José Carlos Fernandes retoma, conta alguns
acontecimentos da Eliane Brum, que ficou surpresa pela pesquisa do mediador –
um livro aos 11 anos, maternidade aos 15, a escrita do livro Vida que Ninguém
Vê, e indaga-a qual foi a grande ‘dobra’ de sua vida. Todas e mais algumas, ela
responde, contando que não estaria viva se não conseguisse transformar dor em
palavra escrita, algo que fez no Gotas da Infância. O livro – muito ruim, diz
Brum - era uma coleção de pedaços de papel nos quais Eliane escreveu sobre essa
nomeada dor de existir, sentida durante sua infância, deixados pela casa como
pistas para que a família a decifrasse; mas o pai não somente os guardou como
os transformou no mencionado livro, um retrato de sua infância, lugar de difícil
vivência para algumas crianças, de acordo com ela.
O mediador retoma e menciona uma pergunta
feita pelo jornalista Gilberto Dilmenstein a várias personalidades, que é feita
a palestrante – a quem você deve ser quem você é? A muita gente, responde Eliane
Brum, e brincando diz ser igual ao pai - conta uma história iniciada anos antes
do momento atual para responder algo. Mas conta de outra pessoa a quem deve seu
desenvolvimento, uma que ela não pôde conhecer.

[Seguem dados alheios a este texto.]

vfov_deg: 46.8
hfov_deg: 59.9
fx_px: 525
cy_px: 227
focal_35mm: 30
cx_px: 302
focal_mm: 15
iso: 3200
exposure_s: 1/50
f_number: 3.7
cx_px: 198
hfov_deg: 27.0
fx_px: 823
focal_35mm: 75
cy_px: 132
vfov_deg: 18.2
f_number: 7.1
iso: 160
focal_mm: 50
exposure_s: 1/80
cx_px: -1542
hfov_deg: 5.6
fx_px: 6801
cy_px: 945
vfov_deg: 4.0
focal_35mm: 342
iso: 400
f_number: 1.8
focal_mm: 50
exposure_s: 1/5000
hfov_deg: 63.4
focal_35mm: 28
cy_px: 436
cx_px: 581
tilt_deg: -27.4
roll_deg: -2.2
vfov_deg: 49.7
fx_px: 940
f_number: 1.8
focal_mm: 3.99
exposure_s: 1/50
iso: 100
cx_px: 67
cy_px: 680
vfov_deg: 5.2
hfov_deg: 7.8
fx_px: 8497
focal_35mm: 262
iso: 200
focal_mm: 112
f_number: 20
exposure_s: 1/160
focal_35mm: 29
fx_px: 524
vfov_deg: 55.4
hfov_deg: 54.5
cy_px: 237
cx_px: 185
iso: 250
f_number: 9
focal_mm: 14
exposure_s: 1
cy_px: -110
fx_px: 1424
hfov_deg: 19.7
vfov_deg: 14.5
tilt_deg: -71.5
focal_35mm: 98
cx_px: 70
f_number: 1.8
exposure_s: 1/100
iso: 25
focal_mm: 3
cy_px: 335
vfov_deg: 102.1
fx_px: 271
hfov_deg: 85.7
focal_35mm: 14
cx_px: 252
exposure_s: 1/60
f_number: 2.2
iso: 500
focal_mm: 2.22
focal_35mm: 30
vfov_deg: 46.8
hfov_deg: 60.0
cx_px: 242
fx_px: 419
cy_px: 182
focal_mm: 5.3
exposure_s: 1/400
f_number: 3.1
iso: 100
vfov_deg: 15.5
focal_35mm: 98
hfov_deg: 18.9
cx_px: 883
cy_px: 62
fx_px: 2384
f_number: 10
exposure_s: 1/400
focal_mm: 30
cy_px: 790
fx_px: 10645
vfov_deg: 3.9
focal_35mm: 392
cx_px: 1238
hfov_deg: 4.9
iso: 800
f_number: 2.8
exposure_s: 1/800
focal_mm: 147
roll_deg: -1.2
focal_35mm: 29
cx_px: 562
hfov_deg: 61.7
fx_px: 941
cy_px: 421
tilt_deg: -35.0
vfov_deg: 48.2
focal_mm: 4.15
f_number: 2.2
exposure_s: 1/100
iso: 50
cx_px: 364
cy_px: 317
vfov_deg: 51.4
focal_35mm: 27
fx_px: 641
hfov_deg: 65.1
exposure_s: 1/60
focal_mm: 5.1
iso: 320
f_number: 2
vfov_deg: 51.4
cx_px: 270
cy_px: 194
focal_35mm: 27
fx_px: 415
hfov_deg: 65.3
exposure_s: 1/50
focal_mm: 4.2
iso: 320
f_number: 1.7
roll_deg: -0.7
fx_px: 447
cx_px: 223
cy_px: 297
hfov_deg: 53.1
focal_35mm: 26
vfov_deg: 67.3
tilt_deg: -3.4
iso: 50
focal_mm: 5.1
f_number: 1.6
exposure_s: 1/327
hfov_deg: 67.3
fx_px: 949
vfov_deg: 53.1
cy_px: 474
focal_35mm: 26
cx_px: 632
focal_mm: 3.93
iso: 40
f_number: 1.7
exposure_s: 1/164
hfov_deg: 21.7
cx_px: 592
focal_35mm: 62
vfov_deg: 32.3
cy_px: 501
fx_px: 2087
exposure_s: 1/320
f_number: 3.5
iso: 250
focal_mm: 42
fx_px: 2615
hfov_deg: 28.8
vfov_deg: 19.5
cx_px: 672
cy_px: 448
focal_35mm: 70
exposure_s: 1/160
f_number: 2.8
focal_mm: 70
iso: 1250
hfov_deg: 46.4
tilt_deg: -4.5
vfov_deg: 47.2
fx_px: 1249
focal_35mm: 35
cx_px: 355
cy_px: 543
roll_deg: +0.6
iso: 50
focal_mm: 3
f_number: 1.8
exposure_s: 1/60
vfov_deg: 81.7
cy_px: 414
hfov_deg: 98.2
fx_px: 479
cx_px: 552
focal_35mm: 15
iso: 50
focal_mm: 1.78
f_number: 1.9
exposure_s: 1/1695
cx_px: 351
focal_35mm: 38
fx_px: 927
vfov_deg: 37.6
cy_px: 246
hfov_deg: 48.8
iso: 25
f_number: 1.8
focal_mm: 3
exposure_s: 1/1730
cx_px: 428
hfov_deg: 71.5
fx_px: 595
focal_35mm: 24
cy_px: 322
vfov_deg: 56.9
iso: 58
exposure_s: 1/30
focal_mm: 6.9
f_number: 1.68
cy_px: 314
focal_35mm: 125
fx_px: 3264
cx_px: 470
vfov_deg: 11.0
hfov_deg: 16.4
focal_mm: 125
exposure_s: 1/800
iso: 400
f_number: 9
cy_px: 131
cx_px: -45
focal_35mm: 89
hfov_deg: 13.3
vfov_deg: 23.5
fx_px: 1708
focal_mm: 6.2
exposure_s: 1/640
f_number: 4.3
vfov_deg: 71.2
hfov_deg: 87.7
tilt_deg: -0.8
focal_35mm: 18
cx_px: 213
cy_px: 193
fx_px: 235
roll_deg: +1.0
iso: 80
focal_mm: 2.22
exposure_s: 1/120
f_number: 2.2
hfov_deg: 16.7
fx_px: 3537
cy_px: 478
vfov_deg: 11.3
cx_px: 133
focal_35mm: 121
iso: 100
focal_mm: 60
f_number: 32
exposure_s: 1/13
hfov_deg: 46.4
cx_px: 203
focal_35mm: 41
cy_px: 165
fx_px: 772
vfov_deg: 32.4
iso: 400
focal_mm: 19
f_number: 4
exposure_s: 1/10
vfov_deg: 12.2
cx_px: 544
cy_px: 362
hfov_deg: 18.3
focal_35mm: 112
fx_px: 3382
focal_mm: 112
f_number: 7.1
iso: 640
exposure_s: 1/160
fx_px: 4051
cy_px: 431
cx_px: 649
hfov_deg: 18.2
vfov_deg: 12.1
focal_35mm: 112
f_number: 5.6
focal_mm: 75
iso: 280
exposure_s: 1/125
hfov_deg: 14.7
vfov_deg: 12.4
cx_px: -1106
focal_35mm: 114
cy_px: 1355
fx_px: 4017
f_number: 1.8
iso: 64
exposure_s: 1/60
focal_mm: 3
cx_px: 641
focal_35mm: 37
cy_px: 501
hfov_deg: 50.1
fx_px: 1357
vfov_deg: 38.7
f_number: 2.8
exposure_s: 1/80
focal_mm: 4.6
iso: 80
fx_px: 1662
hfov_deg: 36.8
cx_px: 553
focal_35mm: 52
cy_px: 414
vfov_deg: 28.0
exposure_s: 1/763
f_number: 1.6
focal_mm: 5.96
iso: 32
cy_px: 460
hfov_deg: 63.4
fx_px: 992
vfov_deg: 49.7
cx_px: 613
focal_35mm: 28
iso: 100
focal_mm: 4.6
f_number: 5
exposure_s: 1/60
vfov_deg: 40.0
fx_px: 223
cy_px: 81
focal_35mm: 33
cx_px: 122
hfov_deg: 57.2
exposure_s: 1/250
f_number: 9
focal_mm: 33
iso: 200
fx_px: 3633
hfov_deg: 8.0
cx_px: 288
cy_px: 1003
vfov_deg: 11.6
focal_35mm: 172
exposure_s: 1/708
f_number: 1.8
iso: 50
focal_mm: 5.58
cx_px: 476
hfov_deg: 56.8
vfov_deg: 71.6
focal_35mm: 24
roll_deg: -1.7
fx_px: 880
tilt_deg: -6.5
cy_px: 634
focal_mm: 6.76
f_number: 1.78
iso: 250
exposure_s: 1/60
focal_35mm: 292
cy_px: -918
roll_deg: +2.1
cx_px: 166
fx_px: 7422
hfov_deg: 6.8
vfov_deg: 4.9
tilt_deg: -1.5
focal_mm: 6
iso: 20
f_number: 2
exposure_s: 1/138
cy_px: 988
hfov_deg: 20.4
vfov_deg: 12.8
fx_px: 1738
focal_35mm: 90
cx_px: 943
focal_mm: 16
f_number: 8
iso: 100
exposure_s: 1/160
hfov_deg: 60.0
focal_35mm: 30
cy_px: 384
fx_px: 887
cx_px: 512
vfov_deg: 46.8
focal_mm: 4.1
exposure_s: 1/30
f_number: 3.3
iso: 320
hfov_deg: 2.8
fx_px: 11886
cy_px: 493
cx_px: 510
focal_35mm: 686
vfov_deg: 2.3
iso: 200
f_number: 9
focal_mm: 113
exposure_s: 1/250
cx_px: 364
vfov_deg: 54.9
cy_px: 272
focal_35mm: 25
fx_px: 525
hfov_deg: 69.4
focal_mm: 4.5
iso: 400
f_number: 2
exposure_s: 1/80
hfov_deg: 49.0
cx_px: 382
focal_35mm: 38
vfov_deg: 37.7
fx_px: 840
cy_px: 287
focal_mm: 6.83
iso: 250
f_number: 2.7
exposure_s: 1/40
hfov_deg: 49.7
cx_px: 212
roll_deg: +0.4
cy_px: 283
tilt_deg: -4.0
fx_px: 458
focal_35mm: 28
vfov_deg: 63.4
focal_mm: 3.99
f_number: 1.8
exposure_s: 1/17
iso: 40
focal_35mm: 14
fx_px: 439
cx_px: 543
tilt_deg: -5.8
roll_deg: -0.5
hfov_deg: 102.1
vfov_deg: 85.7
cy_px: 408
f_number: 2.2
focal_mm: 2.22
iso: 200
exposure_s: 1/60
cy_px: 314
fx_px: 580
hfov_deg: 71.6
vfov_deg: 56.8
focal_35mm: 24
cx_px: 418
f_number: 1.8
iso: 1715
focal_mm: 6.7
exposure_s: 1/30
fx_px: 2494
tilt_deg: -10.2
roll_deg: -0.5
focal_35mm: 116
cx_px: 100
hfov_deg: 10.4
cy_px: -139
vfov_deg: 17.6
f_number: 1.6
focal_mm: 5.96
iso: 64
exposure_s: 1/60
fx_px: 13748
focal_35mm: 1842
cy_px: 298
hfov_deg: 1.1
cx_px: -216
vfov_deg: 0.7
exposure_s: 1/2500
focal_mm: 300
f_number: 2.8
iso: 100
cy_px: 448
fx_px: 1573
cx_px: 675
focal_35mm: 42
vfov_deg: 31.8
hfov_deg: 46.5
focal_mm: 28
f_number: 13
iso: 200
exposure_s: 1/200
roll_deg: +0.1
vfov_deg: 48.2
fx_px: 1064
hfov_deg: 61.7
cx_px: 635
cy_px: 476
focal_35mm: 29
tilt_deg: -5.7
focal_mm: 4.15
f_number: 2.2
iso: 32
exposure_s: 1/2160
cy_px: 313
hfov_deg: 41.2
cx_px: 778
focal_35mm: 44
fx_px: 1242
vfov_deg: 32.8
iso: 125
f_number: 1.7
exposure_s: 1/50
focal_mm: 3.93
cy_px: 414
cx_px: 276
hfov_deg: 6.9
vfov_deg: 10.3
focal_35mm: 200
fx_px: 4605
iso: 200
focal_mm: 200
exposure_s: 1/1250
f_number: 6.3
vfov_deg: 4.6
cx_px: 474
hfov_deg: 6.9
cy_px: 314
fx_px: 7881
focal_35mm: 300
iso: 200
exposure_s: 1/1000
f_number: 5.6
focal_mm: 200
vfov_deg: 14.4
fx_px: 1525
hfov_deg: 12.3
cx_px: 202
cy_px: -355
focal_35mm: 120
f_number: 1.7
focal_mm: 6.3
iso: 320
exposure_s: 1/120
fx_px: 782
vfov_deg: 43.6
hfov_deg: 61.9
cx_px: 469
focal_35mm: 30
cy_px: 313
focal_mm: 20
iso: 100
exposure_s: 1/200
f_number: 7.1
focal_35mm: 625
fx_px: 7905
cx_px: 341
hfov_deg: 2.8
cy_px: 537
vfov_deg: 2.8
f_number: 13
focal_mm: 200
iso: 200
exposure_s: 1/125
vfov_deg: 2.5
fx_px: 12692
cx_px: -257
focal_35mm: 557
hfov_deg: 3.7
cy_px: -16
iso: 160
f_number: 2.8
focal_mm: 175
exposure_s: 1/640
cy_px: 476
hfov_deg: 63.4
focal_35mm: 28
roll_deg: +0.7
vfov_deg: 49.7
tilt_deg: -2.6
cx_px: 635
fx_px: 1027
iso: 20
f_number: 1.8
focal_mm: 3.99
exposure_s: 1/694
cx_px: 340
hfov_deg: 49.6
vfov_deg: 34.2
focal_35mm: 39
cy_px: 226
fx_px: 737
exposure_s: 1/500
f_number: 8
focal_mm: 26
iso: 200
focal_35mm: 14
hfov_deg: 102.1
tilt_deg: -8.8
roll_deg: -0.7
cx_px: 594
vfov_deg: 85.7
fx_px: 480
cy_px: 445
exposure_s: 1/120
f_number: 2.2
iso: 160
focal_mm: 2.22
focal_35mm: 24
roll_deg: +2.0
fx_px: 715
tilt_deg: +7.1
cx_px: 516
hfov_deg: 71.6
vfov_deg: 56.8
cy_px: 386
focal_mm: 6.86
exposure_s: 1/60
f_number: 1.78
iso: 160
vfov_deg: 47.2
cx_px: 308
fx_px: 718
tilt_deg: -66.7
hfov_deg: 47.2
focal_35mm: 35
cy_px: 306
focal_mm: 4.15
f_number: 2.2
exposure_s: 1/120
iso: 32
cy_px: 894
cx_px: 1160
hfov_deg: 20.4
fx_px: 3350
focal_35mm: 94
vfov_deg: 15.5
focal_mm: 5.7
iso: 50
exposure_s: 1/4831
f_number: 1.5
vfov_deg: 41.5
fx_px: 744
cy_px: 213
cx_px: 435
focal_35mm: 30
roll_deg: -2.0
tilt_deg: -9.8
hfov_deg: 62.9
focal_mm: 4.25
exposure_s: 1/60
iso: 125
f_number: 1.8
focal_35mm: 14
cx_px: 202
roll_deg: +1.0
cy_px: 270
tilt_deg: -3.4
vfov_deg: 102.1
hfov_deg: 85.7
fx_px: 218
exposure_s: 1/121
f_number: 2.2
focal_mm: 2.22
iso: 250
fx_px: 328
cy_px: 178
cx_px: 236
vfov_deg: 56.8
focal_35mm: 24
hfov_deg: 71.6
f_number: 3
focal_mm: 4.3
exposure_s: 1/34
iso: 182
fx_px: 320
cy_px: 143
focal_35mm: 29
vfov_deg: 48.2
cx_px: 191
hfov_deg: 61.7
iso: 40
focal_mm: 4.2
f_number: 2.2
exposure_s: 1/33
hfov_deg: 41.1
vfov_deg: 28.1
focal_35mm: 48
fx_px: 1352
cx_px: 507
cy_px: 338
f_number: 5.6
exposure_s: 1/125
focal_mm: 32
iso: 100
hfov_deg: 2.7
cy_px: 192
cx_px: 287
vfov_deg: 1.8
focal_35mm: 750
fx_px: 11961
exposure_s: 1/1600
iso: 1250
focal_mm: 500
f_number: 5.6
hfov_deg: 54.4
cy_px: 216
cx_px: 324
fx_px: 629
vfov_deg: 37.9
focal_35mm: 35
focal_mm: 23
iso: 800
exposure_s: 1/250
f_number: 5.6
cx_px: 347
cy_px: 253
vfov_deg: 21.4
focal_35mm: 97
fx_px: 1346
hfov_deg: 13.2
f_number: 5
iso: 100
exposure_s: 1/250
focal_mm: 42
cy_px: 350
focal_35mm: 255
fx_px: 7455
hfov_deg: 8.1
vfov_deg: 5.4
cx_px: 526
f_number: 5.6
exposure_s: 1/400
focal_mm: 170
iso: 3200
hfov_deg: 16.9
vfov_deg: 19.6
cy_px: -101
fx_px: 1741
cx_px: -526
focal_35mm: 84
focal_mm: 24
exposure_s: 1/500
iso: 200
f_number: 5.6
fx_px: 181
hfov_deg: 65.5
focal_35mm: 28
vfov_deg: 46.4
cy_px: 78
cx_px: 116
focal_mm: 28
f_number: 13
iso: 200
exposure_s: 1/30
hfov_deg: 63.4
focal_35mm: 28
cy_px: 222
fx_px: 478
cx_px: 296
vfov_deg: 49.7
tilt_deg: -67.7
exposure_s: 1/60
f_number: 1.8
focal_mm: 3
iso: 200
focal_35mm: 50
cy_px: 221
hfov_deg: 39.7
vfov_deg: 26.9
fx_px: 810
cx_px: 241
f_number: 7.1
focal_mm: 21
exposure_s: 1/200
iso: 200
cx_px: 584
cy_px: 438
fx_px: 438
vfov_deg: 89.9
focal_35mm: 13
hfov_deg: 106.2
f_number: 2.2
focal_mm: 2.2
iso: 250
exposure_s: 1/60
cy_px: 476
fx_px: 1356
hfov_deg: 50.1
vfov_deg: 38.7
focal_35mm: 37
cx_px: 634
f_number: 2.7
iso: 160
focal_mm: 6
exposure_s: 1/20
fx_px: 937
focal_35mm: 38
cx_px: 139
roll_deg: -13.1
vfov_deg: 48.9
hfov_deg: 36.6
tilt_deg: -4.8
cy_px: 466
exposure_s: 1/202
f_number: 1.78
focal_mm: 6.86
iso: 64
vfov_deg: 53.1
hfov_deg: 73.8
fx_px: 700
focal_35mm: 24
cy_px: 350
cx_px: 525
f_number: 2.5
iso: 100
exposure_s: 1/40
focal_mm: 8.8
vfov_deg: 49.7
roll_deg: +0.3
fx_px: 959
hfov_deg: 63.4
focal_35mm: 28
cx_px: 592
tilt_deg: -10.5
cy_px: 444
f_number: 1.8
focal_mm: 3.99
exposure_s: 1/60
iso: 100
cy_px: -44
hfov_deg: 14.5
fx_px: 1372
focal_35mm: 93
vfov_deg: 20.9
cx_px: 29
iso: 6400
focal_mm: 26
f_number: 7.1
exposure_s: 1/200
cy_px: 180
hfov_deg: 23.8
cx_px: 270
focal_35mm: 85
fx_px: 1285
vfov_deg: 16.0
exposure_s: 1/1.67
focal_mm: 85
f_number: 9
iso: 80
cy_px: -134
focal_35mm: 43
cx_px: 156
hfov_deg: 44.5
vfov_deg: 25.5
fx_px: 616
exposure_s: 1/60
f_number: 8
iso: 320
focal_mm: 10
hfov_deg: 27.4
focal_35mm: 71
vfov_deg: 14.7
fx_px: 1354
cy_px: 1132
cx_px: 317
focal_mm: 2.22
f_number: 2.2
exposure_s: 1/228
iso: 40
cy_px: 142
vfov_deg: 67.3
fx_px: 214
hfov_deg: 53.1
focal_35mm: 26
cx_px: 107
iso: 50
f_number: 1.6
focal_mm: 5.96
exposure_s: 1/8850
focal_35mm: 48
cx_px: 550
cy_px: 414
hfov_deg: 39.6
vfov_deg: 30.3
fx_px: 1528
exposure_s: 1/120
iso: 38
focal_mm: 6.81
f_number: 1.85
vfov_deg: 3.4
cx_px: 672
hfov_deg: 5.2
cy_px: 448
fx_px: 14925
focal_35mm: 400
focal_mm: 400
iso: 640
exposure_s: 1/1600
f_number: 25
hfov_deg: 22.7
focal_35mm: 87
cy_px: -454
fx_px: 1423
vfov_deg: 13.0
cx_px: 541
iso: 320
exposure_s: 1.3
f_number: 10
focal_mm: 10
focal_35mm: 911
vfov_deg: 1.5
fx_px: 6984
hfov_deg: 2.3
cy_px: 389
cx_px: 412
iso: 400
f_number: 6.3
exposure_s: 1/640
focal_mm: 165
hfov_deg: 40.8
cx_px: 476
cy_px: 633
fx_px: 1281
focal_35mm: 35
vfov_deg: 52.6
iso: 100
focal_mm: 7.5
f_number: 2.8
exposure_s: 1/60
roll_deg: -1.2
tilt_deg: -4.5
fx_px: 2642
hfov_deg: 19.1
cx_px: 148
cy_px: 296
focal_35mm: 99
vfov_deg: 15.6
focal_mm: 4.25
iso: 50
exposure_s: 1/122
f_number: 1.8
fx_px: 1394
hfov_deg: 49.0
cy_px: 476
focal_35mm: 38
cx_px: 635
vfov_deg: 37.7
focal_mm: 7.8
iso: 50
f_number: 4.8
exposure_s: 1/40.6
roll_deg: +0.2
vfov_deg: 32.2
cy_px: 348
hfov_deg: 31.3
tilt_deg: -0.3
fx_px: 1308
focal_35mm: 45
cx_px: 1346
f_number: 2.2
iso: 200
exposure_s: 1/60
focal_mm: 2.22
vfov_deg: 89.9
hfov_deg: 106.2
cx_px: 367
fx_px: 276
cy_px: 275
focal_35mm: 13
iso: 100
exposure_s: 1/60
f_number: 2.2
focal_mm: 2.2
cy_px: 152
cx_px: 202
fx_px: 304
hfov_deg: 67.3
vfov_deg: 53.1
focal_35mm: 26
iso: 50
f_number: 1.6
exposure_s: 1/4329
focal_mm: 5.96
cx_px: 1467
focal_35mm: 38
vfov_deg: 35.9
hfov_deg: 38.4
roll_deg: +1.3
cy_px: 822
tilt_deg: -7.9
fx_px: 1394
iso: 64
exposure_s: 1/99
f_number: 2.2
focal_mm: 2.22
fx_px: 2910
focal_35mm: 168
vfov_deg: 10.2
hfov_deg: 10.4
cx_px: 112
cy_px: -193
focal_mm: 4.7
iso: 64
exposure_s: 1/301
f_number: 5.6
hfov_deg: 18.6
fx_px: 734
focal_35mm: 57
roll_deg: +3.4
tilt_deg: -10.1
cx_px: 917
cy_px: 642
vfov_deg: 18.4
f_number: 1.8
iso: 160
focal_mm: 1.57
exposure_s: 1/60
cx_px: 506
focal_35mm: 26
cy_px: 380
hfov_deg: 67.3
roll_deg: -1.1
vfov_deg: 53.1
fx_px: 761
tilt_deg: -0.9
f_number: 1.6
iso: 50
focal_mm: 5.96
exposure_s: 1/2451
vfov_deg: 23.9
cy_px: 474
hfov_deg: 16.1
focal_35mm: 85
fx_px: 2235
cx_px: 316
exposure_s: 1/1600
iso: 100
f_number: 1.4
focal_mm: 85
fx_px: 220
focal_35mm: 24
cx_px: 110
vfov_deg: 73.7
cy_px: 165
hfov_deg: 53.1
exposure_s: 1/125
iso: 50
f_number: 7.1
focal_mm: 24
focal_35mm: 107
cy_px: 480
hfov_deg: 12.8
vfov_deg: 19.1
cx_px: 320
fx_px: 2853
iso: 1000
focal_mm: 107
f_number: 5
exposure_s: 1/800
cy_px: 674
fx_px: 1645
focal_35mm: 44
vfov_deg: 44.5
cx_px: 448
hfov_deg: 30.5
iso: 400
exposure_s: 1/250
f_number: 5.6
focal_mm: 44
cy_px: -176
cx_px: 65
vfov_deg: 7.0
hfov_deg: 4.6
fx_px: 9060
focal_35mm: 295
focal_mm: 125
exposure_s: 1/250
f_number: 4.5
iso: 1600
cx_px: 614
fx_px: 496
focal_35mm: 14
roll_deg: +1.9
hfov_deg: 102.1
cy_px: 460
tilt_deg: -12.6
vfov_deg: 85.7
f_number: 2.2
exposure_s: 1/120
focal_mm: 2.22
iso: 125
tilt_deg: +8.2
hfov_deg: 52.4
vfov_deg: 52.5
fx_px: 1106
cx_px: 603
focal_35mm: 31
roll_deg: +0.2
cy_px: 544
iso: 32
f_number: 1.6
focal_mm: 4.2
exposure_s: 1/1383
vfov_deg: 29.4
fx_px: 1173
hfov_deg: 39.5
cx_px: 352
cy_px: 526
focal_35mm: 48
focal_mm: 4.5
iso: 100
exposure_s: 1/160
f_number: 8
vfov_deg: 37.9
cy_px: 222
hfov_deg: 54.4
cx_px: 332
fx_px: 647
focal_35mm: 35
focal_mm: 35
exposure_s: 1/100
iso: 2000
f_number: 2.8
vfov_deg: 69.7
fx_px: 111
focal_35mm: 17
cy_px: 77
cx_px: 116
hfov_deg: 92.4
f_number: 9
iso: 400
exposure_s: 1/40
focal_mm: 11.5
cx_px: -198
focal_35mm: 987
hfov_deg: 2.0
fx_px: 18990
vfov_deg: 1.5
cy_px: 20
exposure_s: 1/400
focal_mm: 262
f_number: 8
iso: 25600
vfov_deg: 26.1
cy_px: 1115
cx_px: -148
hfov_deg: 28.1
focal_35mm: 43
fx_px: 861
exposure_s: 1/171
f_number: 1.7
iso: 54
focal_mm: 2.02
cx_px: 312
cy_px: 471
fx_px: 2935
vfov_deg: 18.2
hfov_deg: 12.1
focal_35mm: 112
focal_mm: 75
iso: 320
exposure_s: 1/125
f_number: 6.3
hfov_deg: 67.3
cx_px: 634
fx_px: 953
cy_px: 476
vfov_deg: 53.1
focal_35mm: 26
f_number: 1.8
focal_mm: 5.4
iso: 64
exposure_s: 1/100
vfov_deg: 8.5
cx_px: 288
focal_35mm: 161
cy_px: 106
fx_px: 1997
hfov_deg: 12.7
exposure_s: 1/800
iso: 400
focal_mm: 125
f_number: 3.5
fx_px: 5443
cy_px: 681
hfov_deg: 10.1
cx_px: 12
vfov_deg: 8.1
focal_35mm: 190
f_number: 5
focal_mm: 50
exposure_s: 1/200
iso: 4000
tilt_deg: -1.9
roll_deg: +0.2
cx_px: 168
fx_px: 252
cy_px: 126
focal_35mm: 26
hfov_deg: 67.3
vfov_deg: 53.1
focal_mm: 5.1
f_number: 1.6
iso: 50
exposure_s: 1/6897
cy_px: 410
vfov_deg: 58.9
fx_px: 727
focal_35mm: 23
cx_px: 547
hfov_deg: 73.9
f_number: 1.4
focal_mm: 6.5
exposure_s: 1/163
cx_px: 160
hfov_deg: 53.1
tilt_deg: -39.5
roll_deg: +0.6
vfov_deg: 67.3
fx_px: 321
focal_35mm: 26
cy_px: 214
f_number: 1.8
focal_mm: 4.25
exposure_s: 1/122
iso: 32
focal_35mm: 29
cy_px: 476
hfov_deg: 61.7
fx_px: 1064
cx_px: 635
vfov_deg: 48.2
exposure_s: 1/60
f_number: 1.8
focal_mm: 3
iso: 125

No século XIX, o estanceiro Sabino Andrade Neves,
de abastada família do Rio Grande do Sul, apaixonou-se por uma escrava.
Enamorados, tiveram uma filha, e Sabino assumiu tanto mãe como criança. A mãe
faleceu após o nascimento desta, e o estanceiro teve de cria-la sozinho, pois
fora deserdado pela família. Sabino tinha estudo o suficiente para lecionar,
uma profissão que sua filha, batizada Luzia, herdou, e pai e filha peregrinaram
pelos interiores do Rio Grande do Sul vivendo como professores. Entre os alunos
de Luzia, estava o pai de Eliane Brum, que foi a primeira pessoa da família a
aprender a ler. Enquanto morava em Ijuí, cidade natal, Brum foi levada pelo pai
ao túmulo da professora Luzia, responsável não apenas por ensinar a leitura,
mas por tirá-los de uma cegueira das letras, considerando a leitura um ato de
enxergar o mundo.
Visão composta por uma delicadeza aprendida
em família, aspecto habitante do mundo. Brum conta que criou sentido ao
decifrar como cada um dá sentido a própria vida, muitas vezes como poucos
recursos. Toda história é grande para a escutadeira, como se intitula,
‘buscadeira’ de sentidos próprios nos olhares alheios.
Sentidos que vem de desacontecimentos,
responde Eliane a José Carlos Fernandes. Ela considera o jornalismo como
documento da história cotidiana, retratada em muitas de suas crônicas, cujas
pessoas entrevistadas estão longe de padrões de manchetes de jornal. Afirma que
nenhuma vida se torna banal quando se reconhece a grandeza alheia, no que chama
a extraordinária vida comum.
No jornalismo, tornou-se comum chamar pessoas
entrevistadas de personagens, independente de sua natureza, e Fernandes
questiona Brum qual relação ela tem com as personagens das matérias. Ela diz
que quando um repórter reduz uma pessoa a uma personagem ele está sendo
traidor, pois personagem é da ficção, como se fosse pessoa ‘pronta’, enquanto
ela vê o jornalismo como decifração do outro. Em resposta direta, Eliane conta
ter relações fortes com tais pessoas, procura fazer um processo interno antes
de entrevista-las – pergunta-se se fosse ela sendo entrevistada, permitiria que
alguém a indagasse sobre suas atividades e anseios. Tudo isso porque, como
afirma, a gente não entra na vida dos outros impunemente.